President Trump has signed into law (P.L. 115-41) a bill reducing the disciplinary appeals rights for VA employees and giving the department new powers over several other personnel policies, although some details remain to be decided regarding how those changes will be put into effect.

The next steps will be watched closely as political leaders consider whether to pursue making similar changes government-wide. Such an expansion has been expected ever since a 2014 law restricted appeals rights only for VA senior executives. Since the VA bill affects about one in six employees outside the intelligence community and the independent Postal Service, it already represents one of the most significant changes to civil service laws in recent years.

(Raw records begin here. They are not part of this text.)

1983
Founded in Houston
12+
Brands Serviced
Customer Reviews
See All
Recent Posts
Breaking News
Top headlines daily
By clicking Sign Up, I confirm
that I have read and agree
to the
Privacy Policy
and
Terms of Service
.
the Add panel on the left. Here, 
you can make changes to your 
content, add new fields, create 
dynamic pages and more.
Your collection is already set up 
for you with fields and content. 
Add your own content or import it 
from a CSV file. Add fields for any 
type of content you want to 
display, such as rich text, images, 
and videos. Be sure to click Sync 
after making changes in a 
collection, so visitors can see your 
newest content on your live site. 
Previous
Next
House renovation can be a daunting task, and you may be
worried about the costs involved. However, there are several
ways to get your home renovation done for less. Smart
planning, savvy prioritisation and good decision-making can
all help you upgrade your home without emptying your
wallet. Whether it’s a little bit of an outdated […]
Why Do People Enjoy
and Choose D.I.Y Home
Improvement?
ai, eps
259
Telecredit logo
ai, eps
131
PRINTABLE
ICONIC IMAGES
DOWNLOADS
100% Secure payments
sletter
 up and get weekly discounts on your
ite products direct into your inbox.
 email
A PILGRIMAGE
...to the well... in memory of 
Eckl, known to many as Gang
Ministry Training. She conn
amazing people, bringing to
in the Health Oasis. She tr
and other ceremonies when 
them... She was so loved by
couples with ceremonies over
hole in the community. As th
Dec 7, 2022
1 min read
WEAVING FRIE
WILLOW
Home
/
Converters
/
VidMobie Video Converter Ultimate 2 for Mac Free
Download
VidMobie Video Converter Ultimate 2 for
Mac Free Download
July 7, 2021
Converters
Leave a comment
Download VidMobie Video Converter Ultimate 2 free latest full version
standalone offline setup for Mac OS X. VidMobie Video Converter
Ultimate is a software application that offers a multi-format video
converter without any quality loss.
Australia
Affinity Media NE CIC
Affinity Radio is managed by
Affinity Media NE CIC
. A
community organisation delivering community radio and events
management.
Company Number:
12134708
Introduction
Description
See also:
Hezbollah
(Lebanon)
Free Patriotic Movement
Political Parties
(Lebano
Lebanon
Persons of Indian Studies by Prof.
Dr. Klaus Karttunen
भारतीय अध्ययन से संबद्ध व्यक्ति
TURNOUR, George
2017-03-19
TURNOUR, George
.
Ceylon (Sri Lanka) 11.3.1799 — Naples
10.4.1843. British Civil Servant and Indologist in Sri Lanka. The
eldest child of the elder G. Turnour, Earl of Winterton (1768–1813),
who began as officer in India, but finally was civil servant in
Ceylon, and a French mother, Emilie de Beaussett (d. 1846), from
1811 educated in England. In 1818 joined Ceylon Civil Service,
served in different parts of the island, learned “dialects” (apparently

Under the newly signed legislation, employees will have only 10 work days to respond internally to notices of proposed discipline of removal, demotion or suspension of more than 14 days; the department will have to make a final decision within 15 work days regardless of whether the employee responds; employees would have only 10 work days to appeal to the Merit Systems Protection Board, where a hearing officer would have a 180-day deadline to decide a case; and both the hearing officer and the full board on an appeal would have to side with the agency if only “substantial” evidence supported the agency’s position and neither could lessen the choice of penalty, only affirm or reject it in total. During the entire process, employees facing demotion would receive the lower rate of pay immediately, and those suspended or fired would be on unpaid status, unless they are allowed to use personal paid leave; those who prevail would receive back pay.

SES members at the department could no longer appeal to the MSPB but rather would have to appeal proposed discipline through an internal grievance-type system whose terms are not defined–presumably it is to mean review by high-level officials not involved in making that decision.

The law also allows the VA to require employees to pay back performance awards and other forms of cash payments, as well as relocation expenses, under conditions that are only broadly defined. Similarly, the department would be able to deny service credit toward retirement benefits for employees convicted of work-related felonies, for the period the department determines the misconduct was occurring. Each of those provisions has certain notice and internal appeal rights, along with the right to appeal to OPM–although those processes are not defined.

Filling in the details could take some time, especially given the high level of attention to the law. Federal employee organizations will watch for anything that could amount to a violation of due process rights, as they did with the original authority applying only to senior execs–which the Obama administration ultimately dropped in the face of a lawsuit contending that that process was unconstitutional.